- MATERIAL TO PROCESS -

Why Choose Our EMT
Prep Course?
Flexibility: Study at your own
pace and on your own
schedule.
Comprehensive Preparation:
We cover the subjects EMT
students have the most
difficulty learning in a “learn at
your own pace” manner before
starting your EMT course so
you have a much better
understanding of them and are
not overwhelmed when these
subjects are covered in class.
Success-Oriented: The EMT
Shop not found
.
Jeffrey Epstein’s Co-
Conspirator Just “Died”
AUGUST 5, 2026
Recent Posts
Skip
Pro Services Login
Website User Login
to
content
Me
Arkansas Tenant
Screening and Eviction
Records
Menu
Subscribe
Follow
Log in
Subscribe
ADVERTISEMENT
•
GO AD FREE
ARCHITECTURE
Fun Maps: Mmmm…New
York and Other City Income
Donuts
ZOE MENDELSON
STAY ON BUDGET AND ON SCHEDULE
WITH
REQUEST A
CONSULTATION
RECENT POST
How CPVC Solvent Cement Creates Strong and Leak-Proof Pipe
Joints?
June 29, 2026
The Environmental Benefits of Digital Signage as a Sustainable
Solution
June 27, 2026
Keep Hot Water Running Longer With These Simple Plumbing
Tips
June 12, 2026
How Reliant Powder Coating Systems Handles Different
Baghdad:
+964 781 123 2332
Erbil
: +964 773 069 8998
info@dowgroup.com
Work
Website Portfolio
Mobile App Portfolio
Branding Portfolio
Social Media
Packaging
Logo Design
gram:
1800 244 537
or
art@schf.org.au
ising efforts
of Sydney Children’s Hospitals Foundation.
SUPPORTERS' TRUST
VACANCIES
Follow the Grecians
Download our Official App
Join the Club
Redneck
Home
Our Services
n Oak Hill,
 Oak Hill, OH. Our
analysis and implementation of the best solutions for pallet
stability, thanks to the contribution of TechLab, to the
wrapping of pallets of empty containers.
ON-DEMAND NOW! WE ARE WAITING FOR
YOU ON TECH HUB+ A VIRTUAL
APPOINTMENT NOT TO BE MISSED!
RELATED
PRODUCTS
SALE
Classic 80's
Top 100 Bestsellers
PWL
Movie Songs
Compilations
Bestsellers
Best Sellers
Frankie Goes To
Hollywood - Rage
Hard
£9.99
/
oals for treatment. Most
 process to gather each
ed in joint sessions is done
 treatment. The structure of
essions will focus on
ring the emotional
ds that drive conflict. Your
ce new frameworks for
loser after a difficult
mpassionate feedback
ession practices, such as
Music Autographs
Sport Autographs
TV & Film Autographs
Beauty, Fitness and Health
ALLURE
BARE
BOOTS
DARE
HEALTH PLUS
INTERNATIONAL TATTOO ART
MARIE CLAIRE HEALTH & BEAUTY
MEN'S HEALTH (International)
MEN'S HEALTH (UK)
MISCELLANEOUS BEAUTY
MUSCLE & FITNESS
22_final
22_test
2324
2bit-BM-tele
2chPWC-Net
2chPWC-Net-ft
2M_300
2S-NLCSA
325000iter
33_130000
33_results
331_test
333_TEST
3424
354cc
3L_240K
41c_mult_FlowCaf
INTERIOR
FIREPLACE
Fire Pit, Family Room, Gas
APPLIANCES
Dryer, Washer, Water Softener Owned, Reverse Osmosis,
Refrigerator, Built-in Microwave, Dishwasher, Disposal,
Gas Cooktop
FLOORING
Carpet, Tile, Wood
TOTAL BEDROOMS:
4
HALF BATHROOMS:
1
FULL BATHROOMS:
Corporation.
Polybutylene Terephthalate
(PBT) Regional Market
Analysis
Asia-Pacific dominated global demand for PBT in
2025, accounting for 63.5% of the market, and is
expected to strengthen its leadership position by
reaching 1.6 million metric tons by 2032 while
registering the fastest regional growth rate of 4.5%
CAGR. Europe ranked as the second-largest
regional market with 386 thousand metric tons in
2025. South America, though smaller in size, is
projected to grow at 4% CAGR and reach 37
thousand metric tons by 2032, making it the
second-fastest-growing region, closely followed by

- PROBLEM REQUIREMENTS -
From the material above, set down exactly the lines between the line holding "mpassionate feedback" and the line holding "Carpet, Tile, Wood", inclusive. Include nothing else.

- SOLUTION -
mpassionate feedback
ession practices, such as
Music Autographs
Sport Autographs
TV & Film Autographs
Beauty, Fitness and Health
ALLURE
BARE
BOOTS
DARE
HEALTH PLUS
INTERNATIONAL TATTOO ART
MARIE CLAIRE HEALTH & BEAUTY
MEN'S HEALTH (International)
MEN'S HEALTH (UK)
MISCELLANEOUS BEAUTY
MUSCLE & FITNESS
22_final
22_test
2324
2bit-BM-tele
2chPWC-Net
2chPWC-Net-ft
2M_300
2S-NLCSA
325000iter
33_130000
33_results
331_test
333_TEST
3424
354cc
3L_240K
41c_mult_FlowCaf
INTERIOR
FIREPLACE
Fire Pit, Family Room, Gas
APPLIANCES
Dryer, Washer, Water Softener Owned, Reverse Osmosis,
Refrigerator, Built-in Microwave, Dishwasher, Disposal,
Gas Cooktop
FLOORING
Carpet, Tile, Wood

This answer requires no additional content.